[RECORDS SHOWN]
◆ ◆ ◆ ◆ ◆
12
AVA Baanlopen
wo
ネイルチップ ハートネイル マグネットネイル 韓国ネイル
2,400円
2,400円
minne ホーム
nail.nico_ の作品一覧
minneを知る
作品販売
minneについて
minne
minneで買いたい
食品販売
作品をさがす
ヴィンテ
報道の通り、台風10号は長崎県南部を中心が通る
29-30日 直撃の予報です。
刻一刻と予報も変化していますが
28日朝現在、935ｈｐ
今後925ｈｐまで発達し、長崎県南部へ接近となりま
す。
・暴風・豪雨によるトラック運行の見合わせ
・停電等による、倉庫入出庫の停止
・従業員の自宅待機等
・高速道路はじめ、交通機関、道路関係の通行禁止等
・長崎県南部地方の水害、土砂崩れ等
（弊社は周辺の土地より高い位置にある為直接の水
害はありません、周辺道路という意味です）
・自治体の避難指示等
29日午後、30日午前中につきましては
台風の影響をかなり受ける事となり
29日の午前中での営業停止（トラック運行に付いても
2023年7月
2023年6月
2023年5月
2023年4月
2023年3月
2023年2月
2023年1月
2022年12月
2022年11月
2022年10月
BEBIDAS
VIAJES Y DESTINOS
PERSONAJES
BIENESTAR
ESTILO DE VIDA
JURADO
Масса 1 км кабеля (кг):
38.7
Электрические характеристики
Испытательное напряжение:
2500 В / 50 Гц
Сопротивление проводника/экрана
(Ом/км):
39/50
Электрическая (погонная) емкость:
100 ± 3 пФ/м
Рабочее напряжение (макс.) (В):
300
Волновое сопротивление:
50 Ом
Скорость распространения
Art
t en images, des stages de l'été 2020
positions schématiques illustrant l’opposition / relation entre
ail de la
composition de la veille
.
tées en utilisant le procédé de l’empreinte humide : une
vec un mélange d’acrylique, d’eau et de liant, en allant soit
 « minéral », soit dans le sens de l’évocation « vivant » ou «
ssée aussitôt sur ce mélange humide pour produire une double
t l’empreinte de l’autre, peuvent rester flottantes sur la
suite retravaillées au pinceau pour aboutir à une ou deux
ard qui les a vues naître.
◆ ◆ ◆ ◆ ◆
[EXERCISE]
Render every line from all the blocks of data above as a Markdown table with the columns Row and Text. Skip any blank lines.

[RESPONSE TO THIS TASK]
| Row | Text |
|---|---|
| 1 | 12 |
| 2 | AVA Baanlopen |
| 3 | wo |
| 4 | ネイルチップ ハートネイル マグネットネイル 韓国ネイル |
| 5 | 2,400円 |
| 6 | 2,400円 |
| 7 | minne ホーム |
| 8 | nail.nico_ の作品一覧 |
| 9 | minneを知る |
| 10 | 作品販売 |
| 11 | minneについて |
| 12 | minne |
| 13 | minneで買いたい |
| 14 | 食品販売 |
| 15 | 作品をさがす |
| 16 | ヴィンテ |
| 17 | 報道の通り、台風10号は長崎県南部を中心が通る |
| 18 | 29-30日 直撃の予報です。 |
| 19 | 刻一刻と予報も変化していますが |
| 20 | 28日朝現在、935ｈｐ |
| 21 | 今後925ｈｐまで発達し、長崎県南部へ接近となりま |
| 22 | す。 |
| 23 | ・暴風・豪雨によるトラック運行の見合わせ |
| 24 | ・停電等による、倉庫入出庫の停止 |
| 25 | ・従業員の自宅待機等 |
| 26 | ・高速道路はじめ、交通機関、道路関係の通行禁止等 |
| 27 | ・長崎県南部地方の水害、土砂崩れ等 |
| 28 | （弊社は周辺の土地より高い位置にある為直接の水 |
| 29 | 害はありません、周辺道路という意味です） |
| 30 | ・自治体の避難指示等 |
| 31 | 29日午後、30日午前中につきましては |
| 32 | 台風の影響をかなり受ける事となり |
| 33 | 29日の午前中での営業停止（トラック運行に付いても |
| 34 | 2023年7月 |
| 35 | 2023年6月 |
| 36 | 2023年5月 |
| 37 | 2023年4月 |
| 38 | 2023年3月 |
| 39 | 2023年2月 |
| 40 | 2023年1月 |
| 41 | 2022年12月 |
| 42 | 2022年11月 |
| 43 | 2022年10月 |
| 44 | BEBIDAS |
| 45 | VIAJES Y DESTINOS |
| 46 | PERSONAJES |
| 47 | BIENESTAR |
| 48 | ESTILO DE VIDA |
| 49 | JURADO |
| 50 | Масса 1 км кабеля (кг): |
| 51 | 38.7 |
| 52 | Электрические характеристики |
| 53 | Испытательное напряжение: |
| 54 | 2500 В / 50 Гц |
| 55 | Сопротивление проводника/экрана |
| 56 | (Ом/км): |
| 57 | 39/50 |
| 58 | Электрическая (погонная) емкость: |
| 59 | 100 ± 3 пФ/м |
| 60 | Рабочее напряжение (макс.) (В): |
| 61 | 300 |
| 62 | Волновое сопротивление: |
| 63 | 50 Ом |
| 64 | Скорость распространения |
| 65 | Art |
| 66 | t en images, des stages de l'été 2020 |
| 67 | positions schématiques illustrant l’opposition / relation entre |
| 68 | ail de la |
| 69 | composition de la veille |
| 70 | . |
| 71 | tées en utilisant le procédé de l’empreinte humide : une |
| 72 | vec un mélange d’acrylique, d’eau et de liant, en allant soit |
| 73 |  « minéral », soit dans le sens de l’évocation « vivant » ou « |
| 74 | ssée aussitôt sur ce mélange humide pour produire une double |
| 75 | t l’empreinte de l’autre, peuvent rester flottantes sur la |
| 76 | suite retravaillées au pinceau pour aboutir à une ou deux |
| 77 | ard qui les a vues naître. |